▶ [TASK REQUIREMENTS]
Give the listing again exactly, skipping any pictures it holds.
BEGIN PROVIDED ENTRIES
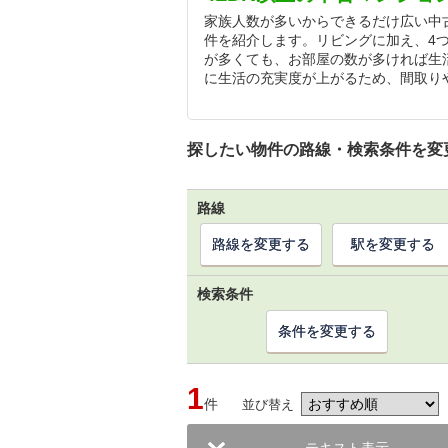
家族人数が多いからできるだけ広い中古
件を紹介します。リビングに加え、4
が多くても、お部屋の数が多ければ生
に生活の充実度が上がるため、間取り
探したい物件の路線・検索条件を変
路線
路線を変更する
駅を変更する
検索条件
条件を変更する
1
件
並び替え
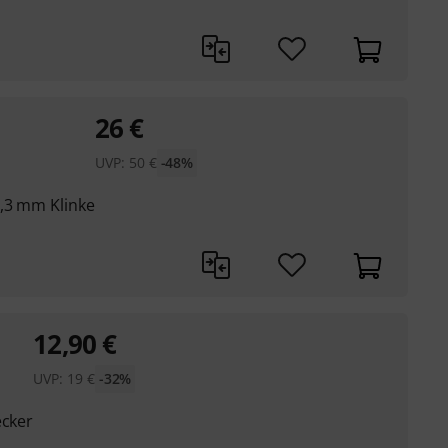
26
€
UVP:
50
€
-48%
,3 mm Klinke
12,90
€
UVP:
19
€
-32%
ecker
END PROVIDED ENTRIES
▶ [ANSWER TO THIS PROBLEM]
家族人数が多いからできるだけ広い中古
件を紹介します。リビングに加え、4
が多くても、お部屋の数が多ければ生
に生活の充実度が上がるため、間取り
探したい物件の路線・検索条件を変
路線
路線を変更する
駅を変更する
検索条件
条件を変更する
1
件
並び替え
26
€
UVP:
50
€
-48%
,3 mm Klinke
12,90
€
UVP:
19
€
-32%
ecker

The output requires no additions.